Cumulative sum with decay factor

Hello,

I need to have following operation:

y[i] = w * \sum_{j=1}^{i} x[j] + x[i]

Which is equivalent to torch.cumsum() if w := 1. However, in cases where we need to decay the summation by having 0 < w < 1, cumsum() won’t work. Any suggestions about how to go ahead in solving this problem?

Thanks,
Ahmed

Hello Ahmed!

As written, this doesn’t actually have a decay factor. (Each value of
y only has at most a single power of w.)

I think you mean to write something like

y[i] = w * y[i - 1] + x[i]

You can get what (I think) you want by pre-multiplying x with powers
of the weight, and then using cumsum(), all using pytorch tensor
operations, and no explicit loops.

Here is a (pytorch version 0.3.0) demonstration script:

import torch
torch.__version__

# weighted cumulative sum with tensor operations
def wtCumSum (vector, wt):
    wts = wt**((len (vector) - 1.0) - torch.FloatTensor (range (len (vector))))
    return torch.cumsum (wts * vector, dim = 0) / wts

torch.manual_seed (2020)

vector = torch.randn (10,)
wt = 0.5

wcs = wtCumSum (vector, wt)

vector
wt
wcs

# check against non-tensor iterative calculation
wcs2 = []
wcs2.append (vector[0])
for  i in range (len(vector) - 1):
    wcs2.append (wt * wcs2[i] + vector[i+1])

wcs2

wcs - torch.FloatTensor (wcs2)

And here is the output:

>>> import torch
>>> torch.__version__
'0.3.0b0+591e73e'
>>>
>>> # weighted cumulative sum with tensor operations
... def wtCumSum (vector, wt):
...     wts = wt**((len (vector) - 1.0) - torch.FloatTensor (range (len (vector))))
...     return torch.cumsum (wts * vector, dim = 0) / wts
...
>>> torch.manual_seed (2020)
<torch._C.Generator object at 0x000001BEE6816630>
>>>
>>> vector = torch.randn (10,)
>>> wt = 0.5
>>>
>>> wcs = wtCumSum (vector, wt)
>>>
>>> vector

 1.2372
-0.9604
 1.5415
-0.4079
 0.8806
 0.0529
 0.0751
 0.4777
-0.6759
-2.1489
[torch.FloatTensor of size 10]

>>> wt
0.5
>>> wcs

 1.2372
-0.3418
 1.3706
 0.2775
 1.0193
 0.5626
 0.3564
 0.6559
-0.3480
-2.3229
[torch.FloatTensor of size 10]

>>>
>>> # check against non-tensor iterative calculation
... wcs2 = []
>>> wcs2.append (vector[0])
>>> for  i in range (len(vector) - 1):
...     wcs2.append (wt * wcs2[i] + vector[i+1])
...
>>> wcs2
[1.2372283935546875, -0.34178459644317627, 1.370636761188507, 0.2774530053138733, 1.0193056166172028, 0.5625850260257721, 0.3564097583293915, 0.6558640152215958, -0.34795021265745163, -2.3229051791131496]
>>>
>>> wcs - torch.FloatTensor (wcs2)

 0
 0
 0
 0
 0
 0
 0
 0
 0
 0
[torch.FloatTensor of size 10]

Please note that this illustrates the idea, but is written only for a
one-dimensional vector.

Also note that if wt differs much from one and vector is rather
long, then the powers of wt will underflow to zero, and you will
get 0 / 0 nans in the result of this version.

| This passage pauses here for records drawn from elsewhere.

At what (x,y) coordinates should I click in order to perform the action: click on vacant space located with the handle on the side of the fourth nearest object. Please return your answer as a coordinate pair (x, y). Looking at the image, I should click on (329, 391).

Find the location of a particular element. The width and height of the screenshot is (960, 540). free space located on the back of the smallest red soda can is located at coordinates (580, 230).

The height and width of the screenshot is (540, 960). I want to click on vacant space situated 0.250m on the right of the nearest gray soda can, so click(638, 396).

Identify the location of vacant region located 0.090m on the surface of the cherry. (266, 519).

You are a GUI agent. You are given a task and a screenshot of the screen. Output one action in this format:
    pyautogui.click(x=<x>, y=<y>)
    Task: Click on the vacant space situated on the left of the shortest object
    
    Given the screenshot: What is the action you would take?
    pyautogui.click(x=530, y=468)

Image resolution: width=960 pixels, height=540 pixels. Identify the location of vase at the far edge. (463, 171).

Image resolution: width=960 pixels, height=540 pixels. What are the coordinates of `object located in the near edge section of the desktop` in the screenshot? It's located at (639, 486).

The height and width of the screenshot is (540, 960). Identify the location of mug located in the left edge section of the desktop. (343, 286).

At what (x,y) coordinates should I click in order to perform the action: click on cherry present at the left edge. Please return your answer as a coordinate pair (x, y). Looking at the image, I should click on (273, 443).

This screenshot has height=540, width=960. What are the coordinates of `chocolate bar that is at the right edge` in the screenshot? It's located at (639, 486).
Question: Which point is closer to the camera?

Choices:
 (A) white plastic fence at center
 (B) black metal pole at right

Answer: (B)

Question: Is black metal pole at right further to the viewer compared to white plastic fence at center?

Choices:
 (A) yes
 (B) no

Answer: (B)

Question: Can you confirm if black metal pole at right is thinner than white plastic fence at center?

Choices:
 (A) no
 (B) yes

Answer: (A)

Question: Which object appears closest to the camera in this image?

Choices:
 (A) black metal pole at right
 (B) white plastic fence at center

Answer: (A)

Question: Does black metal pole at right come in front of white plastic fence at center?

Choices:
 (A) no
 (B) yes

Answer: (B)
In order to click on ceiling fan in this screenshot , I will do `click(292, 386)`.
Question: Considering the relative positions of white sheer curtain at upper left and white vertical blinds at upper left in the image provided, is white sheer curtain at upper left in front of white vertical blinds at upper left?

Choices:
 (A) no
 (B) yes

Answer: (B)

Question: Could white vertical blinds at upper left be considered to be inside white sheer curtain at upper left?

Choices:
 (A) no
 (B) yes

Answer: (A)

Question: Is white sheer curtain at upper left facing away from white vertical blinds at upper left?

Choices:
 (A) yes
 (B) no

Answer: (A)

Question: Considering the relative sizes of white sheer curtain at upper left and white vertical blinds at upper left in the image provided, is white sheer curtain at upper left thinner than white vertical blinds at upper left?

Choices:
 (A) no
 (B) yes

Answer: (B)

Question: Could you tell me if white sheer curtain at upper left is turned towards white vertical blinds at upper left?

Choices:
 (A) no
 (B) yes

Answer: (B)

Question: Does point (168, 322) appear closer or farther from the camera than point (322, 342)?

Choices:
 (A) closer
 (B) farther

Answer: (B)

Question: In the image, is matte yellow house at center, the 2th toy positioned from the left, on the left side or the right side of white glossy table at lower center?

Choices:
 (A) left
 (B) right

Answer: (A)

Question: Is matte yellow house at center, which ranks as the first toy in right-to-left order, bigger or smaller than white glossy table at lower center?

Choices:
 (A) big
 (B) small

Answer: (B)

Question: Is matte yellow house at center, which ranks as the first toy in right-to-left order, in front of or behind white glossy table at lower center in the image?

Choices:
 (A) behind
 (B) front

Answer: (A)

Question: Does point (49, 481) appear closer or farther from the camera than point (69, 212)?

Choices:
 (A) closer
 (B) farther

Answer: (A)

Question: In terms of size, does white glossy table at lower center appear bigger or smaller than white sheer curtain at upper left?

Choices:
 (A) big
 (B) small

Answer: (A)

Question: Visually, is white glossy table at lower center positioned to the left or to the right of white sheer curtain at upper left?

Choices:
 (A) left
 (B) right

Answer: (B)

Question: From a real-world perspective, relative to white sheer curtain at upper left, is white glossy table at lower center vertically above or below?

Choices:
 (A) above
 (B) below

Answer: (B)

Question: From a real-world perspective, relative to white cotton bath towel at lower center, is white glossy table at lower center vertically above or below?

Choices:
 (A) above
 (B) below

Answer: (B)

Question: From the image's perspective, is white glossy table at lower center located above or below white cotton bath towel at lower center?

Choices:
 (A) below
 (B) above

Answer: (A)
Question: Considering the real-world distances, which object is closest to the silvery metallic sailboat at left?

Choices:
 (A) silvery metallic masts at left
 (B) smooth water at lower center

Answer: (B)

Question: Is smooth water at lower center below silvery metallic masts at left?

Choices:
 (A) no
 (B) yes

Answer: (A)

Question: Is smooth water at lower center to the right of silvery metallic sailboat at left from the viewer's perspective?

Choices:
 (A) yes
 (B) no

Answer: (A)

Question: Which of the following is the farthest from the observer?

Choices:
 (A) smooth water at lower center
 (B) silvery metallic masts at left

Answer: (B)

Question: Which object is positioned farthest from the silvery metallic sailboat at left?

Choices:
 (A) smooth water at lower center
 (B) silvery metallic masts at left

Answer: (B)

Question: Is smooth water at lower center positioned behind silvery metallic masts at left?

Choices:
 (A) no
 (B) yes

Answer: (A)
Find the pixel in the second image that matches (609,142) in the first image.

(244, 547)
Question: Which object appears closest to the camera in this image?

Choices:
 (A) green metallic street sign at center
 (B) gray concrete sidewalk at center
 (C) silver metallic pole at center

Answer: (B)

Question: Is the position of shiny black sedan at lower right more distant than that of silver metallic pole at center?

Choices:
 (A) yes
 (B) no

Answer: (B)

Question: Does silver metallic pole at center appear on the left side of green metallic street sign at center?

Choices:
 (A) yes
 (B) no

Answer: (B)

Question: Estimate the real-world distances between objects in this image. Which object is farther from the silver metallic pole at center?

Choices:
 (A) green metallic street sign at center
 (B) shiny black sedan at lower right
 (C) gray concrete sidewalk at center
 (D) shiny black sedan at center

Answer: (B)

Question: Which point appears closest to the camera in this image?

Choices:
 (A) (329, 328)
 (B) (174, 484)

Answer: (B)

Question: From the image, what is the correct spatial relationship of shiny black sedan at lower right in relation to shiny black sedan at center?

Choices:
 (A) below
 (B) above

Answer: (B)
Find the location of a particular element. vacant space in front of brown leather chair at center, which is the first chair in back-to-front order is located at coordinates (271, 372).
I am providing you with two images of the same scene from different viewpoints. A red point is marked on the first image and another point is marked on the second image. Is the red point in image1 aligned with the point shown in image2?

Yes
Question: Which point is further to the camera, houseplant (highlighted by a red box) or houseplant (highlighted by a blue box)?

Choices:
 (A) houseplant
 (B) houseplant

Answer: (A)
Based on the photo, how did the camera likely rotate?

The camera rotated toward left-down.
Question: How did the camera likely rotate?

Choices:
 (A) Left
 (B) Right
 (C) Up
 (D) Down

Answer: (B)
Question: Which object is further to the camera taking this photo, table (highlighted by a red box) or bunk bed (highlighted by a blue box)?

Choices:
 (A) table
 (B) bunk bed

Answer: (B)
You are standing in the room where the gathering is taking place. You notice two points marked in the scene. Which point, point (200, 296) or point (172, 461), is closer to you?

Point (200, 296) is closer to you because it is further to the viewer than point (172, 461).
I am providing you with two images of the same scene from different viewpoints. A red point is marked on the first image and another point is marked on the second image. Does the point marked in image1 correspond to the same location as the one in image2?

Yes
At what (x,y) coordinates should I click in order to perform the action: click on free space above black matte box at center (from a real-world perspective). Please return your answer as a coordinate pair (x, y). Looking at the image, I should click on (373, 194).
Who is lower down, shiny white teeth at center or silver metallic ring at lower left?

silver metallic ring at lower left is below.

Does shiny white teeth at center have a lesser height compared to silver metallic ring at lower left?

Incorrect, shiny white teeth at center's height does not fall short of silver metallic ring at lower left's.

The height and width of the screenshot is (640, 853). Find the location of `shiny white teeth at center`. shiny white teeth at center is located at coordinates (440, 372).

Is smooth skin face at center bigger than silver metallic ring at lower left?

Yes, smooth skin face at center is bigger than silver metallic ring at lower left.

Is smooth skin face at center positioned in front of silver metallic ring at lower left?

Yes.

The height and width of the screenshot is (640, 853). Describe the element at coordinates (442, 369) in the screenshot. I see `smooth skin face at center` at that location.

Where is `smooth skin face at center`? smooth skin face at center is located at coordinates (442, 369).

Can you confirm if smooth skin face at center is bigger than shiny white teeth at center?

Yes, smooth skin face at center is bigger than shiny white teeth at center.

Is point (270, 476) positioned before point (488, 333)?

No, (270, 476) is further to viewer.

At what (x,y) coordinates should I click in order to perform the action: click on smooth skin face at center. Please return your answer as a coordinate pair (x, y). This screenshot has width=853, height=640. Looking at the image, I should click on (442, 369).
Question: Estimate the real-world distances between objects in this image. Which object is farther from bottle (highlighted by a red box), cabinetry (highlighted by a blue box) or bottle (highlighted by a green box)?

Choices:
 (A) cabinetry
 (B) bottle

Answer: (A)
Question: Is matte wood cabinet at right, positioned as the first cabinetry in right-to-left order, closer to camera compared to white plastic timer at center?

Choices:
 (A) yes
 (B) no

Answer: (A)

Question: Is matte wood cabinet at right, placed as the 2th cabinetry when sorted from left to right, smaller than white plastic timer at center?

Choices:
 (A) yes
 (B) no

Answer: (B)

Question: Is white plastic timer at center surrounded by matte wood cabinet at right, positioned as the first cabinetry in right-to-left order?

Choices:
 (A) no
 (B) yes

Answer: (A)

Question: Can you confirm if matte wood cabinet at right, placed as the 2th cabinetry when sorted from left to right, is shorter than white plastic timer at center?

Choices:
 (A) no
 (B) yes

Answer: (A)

So for real work, you should write out the loop with the conventional
iterative formula, losing autograd and the performance benefit of
tensor operations (or implement a tensor version of weighted
cumsum()).

Best.

K. Frank

1 Like

Thanks for your response.

1. Factoring out decay factor:

So yes in principle the idea is correct to implement weighted cumulative sum as:

y[i] = (y[i-1] + x[i]/(w^i)) / w^i

But the array is rather long so can have a loss of precision.

2. For loops:
The second way of using for loops is also viable but I have to see if there are much performance drop (I do not need backpropagation anyway).

3. Implement tensor version:
Have never done this before, but would like to give it a try. Can you recommend how to give it a shot?

Thanks!

Hello Ahmed!

Since you don’t need your weighted cumulative sum for
backpropagation, I assume that you are using it for neither
training nor inference.

As such, any loss of performance shouldn’t matter much to
your overall workflow, so I wouldn’t worry about it.

Good luck!

K. Frank

Hello,

Half of your assumption is wrong :stuck_out_tongue: I use it during inference.

Thanks,
Ahmed

Check out a package I made for this purpose: GitHub - toshas/torch-discounted-cumsum: Fast Discounted Cumulative Sums in PyTorch

Just set up a neet little function based on the above idea - and also reversing the direction of the cumsum, as is typical in most RL applications:

def discount_cumsum(vector, discount, device='cpu'): 
    wts = discount**torch.arange(len(vector), dtype = torch.float64, device=device) # pre-compute all discounts
    x = wts*vector # weighted vector
    cum_sum = torch.cumsum(x, dim=0) #forward cumsum
    re_cum_sum = x - cum_sum + cum_sum[-1:] #reversed cumsum
    return re_cum_sum/wts

As mentioned above, beware of precision issues when vectors get long and decay factors go to zero. Also note that the method for reversed cumsum here is faster than using torch.flip

1 Like